Courtland Garner is defending the video posted on his Facebook page and viewed nearly 3 million times. At one point in the video, Garner puts his phone inches from the woman's face. He and others in the crowd can be heard laughing at the pair.
Garner says he shared the video to encourage people not to do drugs.
Memphis Police Officer Louis Brownlee says the 59-year-old woman and her 60-year-old husband admitted to snorting heroin before the video was shot. He says the couple was hospitalized and survived. The woman was taken into custody on an outstanding warrant.
New Jersey
NJ group presses Supreme Court for sports betting
TRENTON, N.J. (AP) - New Jersey's horse racing industry is asking the U.S. Supreme Court to consider whether the state can allow sports betting at its racetracks and casinos.
Thoroughbred horsemen, who operate Monmouth Park in Oceanport, say they're missing out on millions of dollars because federal law bans such wagering in all but four states.
The 3rd U.S. Circuit Court of Appeals in August invalidated a law passed by New Jersey in 2014 that would have allowed sports betting at casinos and racetracks.

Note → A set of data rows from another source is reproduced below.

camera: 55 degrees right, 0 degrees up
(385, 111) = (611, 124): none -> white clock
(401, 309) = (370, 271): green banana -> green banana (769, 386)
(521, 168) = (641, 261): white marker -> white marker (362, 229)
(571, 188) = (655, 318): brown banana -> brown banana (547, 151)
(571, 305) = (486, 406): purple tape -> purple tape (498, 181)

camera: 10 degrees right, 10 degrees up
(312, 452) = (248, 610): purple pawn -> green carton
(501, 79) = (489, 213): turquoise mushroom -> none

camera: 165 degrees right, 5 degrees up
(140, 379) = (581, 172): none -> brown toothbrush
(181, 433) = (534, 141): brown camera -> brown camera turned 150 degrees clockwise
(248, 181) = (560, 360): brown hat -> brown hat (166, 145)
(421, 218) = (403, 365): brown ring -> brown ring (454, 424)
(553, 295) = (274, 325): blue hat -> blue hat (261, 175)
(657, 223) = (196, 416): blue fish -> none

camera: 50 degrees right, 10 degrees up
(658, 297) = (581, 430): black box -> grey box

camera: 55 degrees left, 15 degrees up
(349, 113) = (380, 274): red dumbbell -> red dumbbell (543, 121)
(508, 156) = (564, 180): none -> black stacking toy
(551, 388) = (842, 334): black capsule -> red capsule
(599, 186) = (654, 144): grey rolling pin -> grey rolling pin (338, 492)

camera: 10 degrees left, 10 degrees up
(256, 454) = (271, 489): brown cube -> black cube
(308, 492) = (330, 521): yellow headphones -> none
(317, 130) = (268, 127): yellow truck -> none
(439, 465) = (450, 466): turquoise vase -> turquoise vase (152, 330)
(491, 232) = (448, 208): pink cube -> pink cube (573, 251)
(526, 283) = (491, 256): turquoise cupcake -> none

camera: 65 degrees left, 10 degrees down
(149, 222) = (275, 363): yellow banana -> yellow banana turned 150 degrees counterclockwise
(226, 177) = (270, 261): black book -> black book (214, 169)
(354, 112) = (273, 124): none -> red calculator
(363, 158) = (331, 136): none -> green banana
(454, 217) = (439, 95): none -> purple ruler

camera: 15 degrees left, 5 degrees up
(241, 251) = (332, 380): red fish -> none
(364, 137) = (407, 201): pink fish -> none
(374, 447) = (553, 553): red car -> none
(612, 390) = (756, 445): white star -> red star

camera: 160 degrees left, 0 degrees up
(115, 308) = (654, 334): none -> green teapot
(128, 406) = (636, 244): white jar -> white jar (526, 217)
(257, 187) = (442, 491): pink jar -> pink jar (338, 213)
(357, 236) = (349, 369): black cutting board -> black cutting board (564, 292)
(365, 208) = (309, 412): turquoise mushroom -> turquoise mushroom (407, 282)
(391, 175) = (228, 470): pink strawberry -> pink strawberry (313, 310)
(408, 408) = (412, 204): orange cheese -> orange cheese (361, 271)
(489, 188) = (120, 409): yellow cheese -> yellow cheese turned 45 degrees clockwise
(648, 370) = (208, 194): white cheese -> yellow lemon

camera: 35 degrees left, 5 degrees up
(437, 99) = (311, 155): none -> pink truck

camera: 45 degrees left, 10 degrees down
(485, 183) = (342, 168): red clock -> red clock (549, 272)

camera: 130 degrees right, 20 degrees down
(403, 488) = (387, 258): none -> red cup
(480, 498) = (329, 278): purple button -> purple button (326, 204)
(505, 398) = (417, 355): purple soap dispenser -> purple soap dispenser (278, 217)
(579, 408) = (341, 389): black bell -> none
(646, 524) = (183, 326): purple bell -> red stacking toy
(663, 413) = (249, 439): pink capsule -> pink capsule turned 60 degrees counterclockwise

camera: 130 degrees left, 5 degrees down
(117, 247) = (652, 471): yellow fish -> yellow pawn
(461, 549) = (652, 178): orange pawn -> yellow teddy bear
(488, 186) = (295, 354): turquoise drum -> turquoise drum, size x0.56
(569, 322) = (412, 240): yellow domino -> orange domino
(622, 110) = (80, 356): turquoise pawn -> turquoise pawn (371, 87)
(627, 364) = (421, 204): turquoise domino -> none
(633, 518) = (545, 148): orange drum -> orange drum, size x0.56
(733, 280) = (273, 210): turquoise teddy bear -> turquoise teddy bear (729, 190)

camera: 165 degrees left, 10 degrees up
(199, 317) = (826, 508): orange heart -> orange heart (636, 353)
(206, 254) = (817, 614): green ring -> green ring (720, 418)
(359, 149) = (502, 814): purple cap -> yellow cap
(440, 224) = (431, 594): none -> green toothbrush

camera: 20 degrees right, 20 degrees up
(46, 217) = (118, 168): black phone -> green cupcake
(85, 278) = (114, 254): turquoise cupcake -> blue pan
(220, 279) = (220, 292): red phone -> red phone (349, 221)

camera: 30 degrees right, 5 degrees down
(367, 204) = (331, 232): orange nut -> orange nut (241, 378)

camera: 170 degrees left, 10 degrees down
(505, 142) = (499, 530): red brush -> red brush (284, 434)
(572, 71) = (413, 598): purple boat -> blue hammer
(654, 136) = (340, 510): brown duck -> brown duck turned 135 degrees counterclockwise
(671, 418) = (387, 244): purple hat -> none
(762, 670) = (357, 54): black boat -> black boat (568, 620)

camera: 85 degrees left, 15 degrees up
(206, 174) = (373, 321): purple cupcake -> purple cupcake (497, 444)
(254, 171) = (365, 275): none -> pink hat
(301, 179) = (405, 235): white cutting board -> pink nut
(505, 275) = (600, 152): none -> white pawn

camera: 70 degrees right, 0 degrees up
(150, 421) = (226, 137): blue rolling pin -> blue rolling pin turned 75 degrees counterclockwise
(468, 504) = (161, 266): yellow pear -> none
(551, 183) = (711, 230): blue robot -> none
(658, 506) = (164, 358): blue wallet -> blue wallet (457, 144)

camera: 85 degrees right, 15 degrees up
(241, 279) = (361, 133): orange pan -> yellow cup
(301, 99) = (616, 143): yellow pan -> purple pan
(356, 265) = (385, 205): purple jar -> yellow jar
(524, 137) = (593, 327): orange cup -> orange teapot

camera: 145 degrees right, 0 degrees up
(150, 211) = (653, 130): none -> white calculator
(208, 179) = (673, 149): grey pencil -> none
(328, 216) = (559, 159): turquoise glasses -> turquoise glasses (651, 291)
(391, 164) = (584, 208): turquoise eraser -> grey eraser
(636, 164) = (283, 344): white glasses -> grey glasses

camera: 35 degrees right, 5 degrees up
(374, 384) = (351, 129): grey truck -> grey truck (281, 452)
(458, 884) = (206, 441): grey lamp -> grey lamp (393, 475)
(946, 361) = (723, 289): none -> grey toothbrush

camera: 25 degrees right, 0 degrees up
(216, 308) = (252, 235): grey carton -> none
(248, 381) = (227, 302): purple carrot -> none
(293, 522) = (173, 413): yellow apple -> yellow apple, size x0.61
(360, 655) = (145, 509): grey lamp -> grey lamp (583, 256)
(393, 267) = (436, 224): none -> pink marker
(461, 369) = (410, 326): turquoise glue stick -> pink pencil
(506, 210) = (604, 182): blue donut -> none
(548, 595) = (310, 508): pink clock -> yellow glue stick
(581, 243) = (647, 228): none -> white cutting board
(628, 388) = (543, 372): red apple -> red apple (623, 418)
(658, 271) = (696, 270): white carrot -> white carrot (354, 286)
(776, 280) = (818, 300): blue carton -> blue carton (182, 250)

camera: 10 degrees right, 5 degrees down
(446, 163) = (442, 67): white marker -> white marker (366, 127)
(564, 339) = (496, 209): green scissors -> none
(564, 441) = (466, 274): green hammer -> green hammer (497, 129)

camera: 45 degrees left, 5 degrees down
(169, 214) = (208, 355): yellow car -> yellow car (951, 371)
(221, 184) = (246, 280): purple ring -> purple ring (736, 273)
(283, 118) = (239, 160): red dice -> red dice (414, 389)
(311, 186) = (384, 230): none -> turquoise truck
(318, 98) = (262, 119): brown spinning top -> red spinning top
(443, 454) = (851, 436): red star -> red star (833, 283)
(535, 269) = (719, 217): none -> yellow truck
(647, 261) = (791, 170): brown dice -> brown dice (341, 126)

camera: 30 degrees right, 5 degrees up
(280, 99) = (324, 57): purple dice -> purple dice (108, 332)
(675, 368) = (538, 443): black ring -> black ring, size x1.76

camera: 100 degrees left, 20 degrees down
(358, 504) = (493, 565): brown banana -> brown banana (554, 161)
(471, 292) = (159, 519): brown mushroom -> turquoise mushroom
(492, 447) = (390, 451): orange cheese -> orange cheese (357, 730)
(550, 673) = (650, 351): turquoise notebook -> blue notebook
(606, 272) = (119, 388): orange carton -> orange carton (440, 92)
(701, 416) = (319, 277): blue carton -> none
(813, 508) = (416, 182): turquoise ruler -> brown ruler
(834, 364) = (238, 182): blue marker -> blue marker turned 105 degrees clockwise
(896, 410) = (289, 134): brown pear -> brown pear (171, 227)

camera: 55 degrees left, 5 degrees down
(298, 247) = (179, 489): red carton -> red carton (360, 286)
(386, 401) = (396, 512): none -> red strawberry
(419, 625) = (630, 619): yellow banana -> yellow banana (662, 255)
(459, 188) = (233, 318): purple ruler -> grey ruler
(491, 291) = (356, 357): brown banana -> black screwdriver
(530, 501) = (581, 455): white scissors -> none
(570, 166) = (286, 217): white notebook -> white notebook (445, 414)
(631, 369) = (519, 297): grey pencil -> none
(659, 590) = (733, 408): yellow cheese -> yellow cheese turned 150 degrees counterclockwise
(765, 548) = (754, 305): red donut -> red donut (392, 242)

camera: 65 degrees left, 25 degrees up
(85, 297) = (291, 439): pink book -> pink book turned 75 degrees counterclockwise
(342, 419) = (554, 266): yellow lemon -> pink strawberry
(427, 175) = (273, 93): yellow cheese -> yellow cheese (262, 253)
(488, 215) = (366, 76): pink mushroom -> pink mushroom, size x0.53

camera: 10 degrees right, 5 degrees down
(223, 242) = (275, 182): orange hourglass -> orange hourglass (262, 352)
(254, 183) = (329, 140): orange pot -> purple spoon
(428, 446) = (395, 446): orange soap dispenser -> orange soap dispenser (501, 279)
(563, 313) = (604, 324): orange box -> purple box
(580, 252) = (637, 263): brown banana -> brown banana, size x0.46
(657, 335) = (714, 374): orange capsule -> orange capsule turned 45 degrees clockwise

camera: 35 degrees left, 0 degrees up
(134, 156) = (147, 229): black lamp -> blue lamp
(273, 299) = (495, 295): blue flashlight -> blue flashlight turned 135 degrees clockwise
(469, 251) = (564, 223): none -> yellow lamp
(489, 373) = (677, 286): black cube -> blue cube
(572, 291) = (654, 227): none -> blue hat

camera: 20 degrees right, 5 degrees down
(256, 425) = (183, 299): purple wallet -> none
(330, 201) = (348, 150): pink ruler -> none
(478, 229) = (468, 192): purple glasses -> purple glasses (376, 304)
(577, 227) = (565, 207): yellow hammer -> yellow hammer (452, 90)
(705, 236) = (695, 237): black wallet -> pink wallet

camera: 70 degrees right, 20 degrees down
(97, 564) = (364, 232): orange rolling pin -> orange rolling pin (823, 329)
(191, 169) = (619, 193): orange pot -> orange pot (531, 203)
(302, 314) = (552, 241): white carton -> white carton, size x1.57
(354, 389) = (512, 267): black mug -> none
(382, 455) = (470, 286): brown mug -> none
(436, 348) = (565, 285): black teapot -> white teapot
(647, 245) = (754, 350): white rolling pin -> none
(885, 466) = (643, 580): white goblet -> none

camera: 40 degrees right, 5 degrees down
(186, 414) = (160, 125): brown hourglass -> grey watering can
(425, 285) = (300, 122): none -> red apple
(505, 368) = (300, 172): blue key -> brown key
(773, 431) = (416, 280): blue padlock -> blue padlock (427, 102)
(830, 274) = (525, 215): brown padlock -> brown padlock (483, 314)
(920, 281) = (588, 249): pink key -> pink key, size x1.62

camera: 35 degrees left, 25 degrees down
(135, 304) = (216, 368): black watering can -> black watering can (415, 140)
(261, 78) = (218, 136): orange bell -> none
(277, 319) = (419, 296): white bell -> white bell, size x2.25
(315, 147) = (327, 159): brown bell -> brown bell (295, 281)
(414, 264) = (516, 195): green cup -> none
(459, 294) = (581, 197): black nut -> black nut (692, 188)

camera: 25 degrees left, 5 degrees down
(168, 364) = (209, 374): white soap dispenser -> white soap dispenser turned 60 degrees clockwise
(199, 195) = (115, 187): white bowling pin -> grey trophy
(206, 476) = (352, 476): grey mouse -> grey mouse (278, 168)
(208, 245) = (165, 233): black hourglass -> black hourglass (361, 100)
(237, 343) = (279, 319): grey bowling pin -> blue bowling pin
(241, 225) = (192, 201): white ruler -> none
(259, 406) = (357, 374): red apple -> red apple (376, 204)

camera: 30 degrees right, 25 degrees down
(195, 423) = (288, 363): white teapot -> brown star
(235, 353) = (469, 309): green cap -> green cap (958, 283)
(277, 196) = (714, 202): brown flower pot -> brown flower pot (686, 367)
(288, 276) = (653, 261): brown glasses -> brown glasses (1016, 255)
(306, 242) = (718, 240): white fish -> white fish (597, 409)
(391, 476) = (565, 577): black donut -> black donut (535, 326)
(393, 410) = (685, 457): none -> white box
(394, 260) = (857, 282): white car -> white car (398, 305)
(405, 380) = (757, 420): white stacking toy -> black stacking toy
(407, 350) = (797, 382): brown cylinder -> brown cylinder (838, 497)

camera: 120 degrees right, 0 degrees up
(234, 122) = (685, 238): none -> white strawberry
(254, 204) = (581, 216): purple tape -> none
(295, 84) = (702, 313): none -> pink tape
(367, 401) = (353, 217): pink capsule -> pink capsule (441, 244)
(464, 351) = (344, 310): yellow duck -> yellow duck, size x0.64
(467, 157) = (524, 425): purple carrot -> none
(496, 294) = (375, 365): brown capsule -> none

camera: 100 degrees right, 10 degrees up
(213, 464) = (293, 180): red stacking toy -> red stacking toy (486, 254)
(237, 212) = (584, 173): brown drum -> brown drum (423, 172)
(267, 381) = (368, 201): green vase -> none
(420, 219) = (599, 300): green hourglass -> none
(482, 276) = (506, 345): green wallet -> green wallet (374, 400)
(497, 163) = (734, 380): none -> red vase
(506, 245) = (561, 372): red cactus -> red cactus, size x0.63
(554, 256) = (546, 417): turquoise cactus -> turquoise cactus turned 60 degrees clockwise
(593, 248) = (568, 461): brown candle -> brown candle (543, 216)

The court found New Jersey's law repealing prohibitions against sports gambling violated the 1992 Professional and Amateur Sports Protection Act, which forbids state-authorized sports gambling.
"Because PASPA, by its terms, prohibits states from authorizing by law sports gambling, and because the 2014 law does exactly that, the 2014 law violates federal law," the court wrote.
The Supreme Court declined to take the case after it was petitioned in 2014.
Currently, only Nevada offers legal sports betting on individual games. Delaware offers multigame parlay betting in which players must pick several games correctly to win. Both were given exemptions when PASPA was passed.
New Jersey Gov. Chris Christie and supporters in the state Legislature have sought to legalize sports gambling to help prop up the struggling casino and horse racing industries. It's estimated up to hundreds of billions of dollars are bet illegally on sports every year in the U.S.
New Jersey voters approved legal sports gambling in 2011.
The state has not decided whether to join with the horsemen, said Lee Moore of the attorney general's office.
Massachusetts
Cops plan to charge dad in scary clown mask who followed bus
AUBURN, Mass. (AP) - Police in Massachusetts say they plan to charge a father who wore a scary clown mask and followed his child's school bus.
Auburn police say some middle-school-age children were so scared that they hid under a backyard deck.
Police say the man followed the bus Tuesday. They posted a picture on their Facebook page Thursday saying they intended to seek charges of disorderly conduct and disturbing the peace. Because the charges have not been formally filed, the man's name was not made public.
Police wrote on Facebook: "We are hopeful that others will learn from this incident and not repeat these types of behaviors."
Police nationwide have been dealing with reports of clown sightings and hoaxes involving threats of violence by clowns.
Maryland
Man acquitted of illegally shooting bear on his deck
OAKLAND, Md. (AP) - A western Maryland man has been acquitted of illegally shooting a black bear that appeared on the deck of his home.
The bear was paralyzed with a .22-caliber bullet in its spine and had to be euthanized.
Fifty-three-year-old David Wall of Oakland was charged with hunting out of season, but a judge concluded that he did not intend to harm the bear, according to a report in the Cumberland Times-News.
Wall told the Department of Natural Resources Police that he fired through a partly open sliding door in an attempt to scare the animal off his back deck on the night of May 16.
The police said they responded to a call from Wall the next day and found the wounded bear surrounded by three yearling bears.